In fact, recent research indicates that children not only can get sick and even die but are also important vectors for the transmission of the virus. Even asymptomatic children can and will infect adults both at school and at home. Researchers at the Centers for Disease Control and Prevention (CDC) in the US have also found that hospitalization rates for children increased steadily between early March and the end of July.

The procedures to deal with COVID-19 outbreaks are unclear or non-existent, as authorities are determined to keep schools open even if the coronavirus circulates freely. School boards have until mid-September to develop emergency protocols, well after the start of the school year. In Quebec, Minister Roberge indicated that if there is a second wave, “There is no question of closing schools across Quebec.” Outbreaks will rather be managed on a “case-by-case” basis.

In several provinces, groups of parents who are skeptical about reopening the schools have emerged on social networks. Many denounce, among other things, the lack of resources for preventive measures.
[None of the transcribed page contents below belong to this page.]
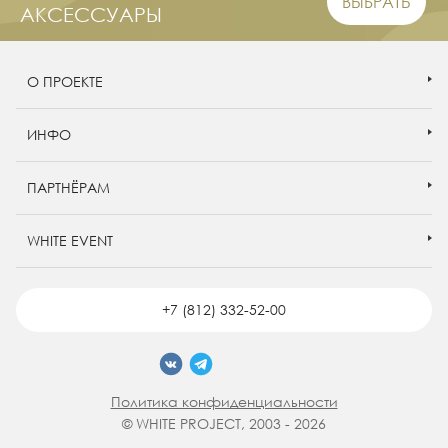
ВЫБРАТЬ
АКСЕССУАРЫ
О ПРОЕКТЕ
ИНФО
ПАРТНЁРАМ
WHITE EVENT
+7 (812) 332-52-00
Политика конфиденциальности
© WHITE PROJECT, 2003 - 2026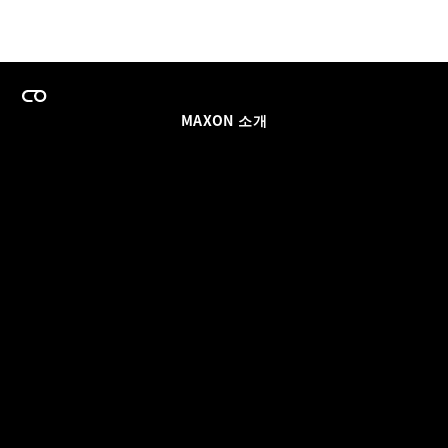
MAXON 소개
이력
팀스 라이선스 프로그램
이메일 업데이트 받기
소셜
파트너
날인
개인정보 보호 정책
© 2026 Maxon Computer GmbH. All Rights Reserved. Maxon Computer GmbH is part of the Nemetschek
In Alberta, the Coalition for a Safer School Relaunch, a group representing “parents, physicians and educators,” has called the province’s plan “reckless.” The group issued a list of demands, including the provision of all necessary personal protective equipment to workers at no cost and clear protocols for regular testing and outbreak management.
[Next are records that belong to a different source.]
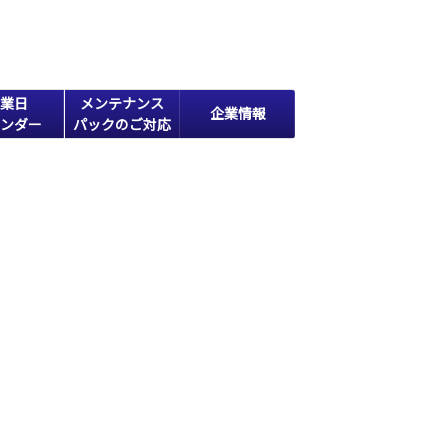
業日
メンテナンス
企業情報
ンダー
パックのご対応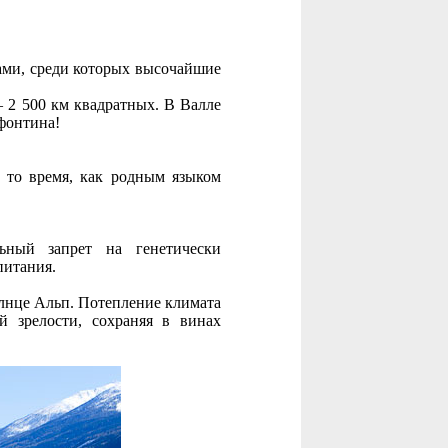
ми, среди которых высочайшие
– 2 500 км квадратных. В Валле
 фонтина!
 то время, как родным языком
льный запрет на генетически
питания.
лнце Альп. Потепление климата
й зрелости, сохраняя в винах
In Quebec, a petition demanding that parents be given the choice between sending their children to school or online education collected 18,000 signatures. In Ontario, an online petition demanding a reduction in class ratios collected nearly 170,000 signatures.

While parents and educators are speaking out against the reopening of schools, it is being planned with the direct involvement and sanction of teachers’ unions. For example, Ontario’s four teachers’ unions issued a statement last Thursday describing the back-to-school plan as violating the Occupational Health and Safety Act. Yet despite this, all they did was request “an immediate meeting” with the minister of labour and officials from the Ministry of Education, i.e., with the same right-wing government that has spent the past two years gutting education budgets and attacking education workers.

The fight against the criminal back-to-school drive of the ruling elite depends entirely on the initiative of rank-and-file workers themselves. In every school, teachers must establish their own safety committees, independent of the unions, to unify parents, students and every section of the working class to oppose the school reopenings.

These committees must demand that schools close or remain closed throughout the country, and that the necessary resources be deployed for distance learning and psychological support for students. Such a campaign must also demand the cessation of all non-essential economic activity, with full financial compensation for the workers affected, until the pandemic is brought under control.